» **What you will do**
Copy out the records from the line containing "To the nearest" through the line containing "What is the label", including both of those lines.

» **Data for this task**

/---

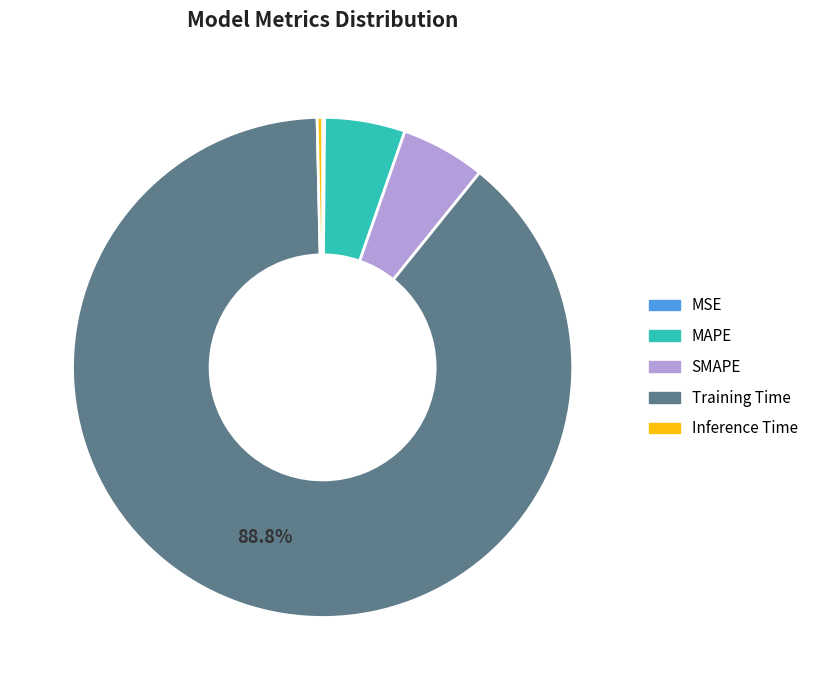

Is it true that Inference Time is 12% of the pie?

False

\---
/---

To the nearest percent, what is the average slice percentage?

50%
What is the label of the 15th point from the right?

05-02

\---
/---

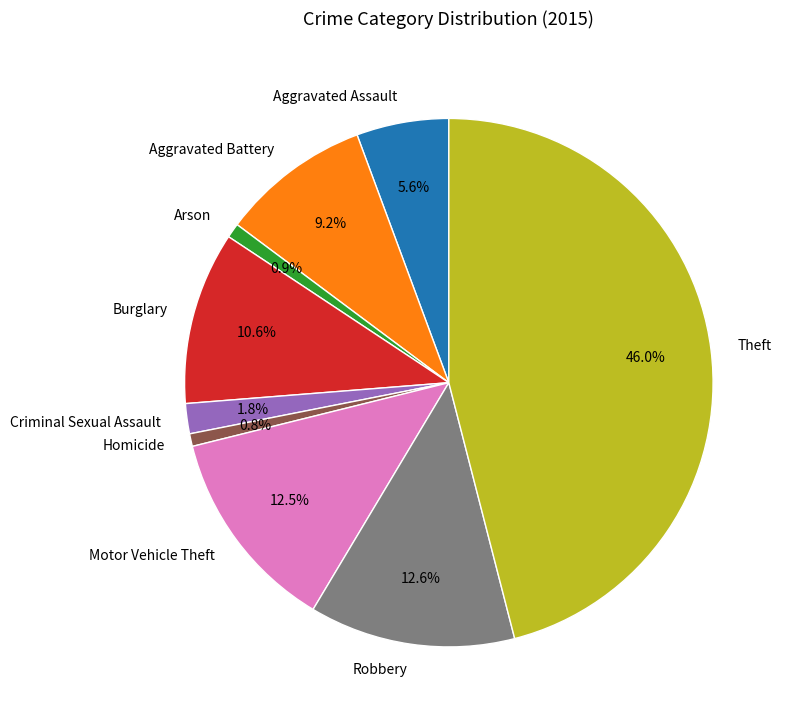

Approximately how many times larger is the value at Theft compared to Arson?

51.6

\---

» **The answer**
To the nearest percent, what is the average slice percentage?

50%
What is the label of the 15th point from the right?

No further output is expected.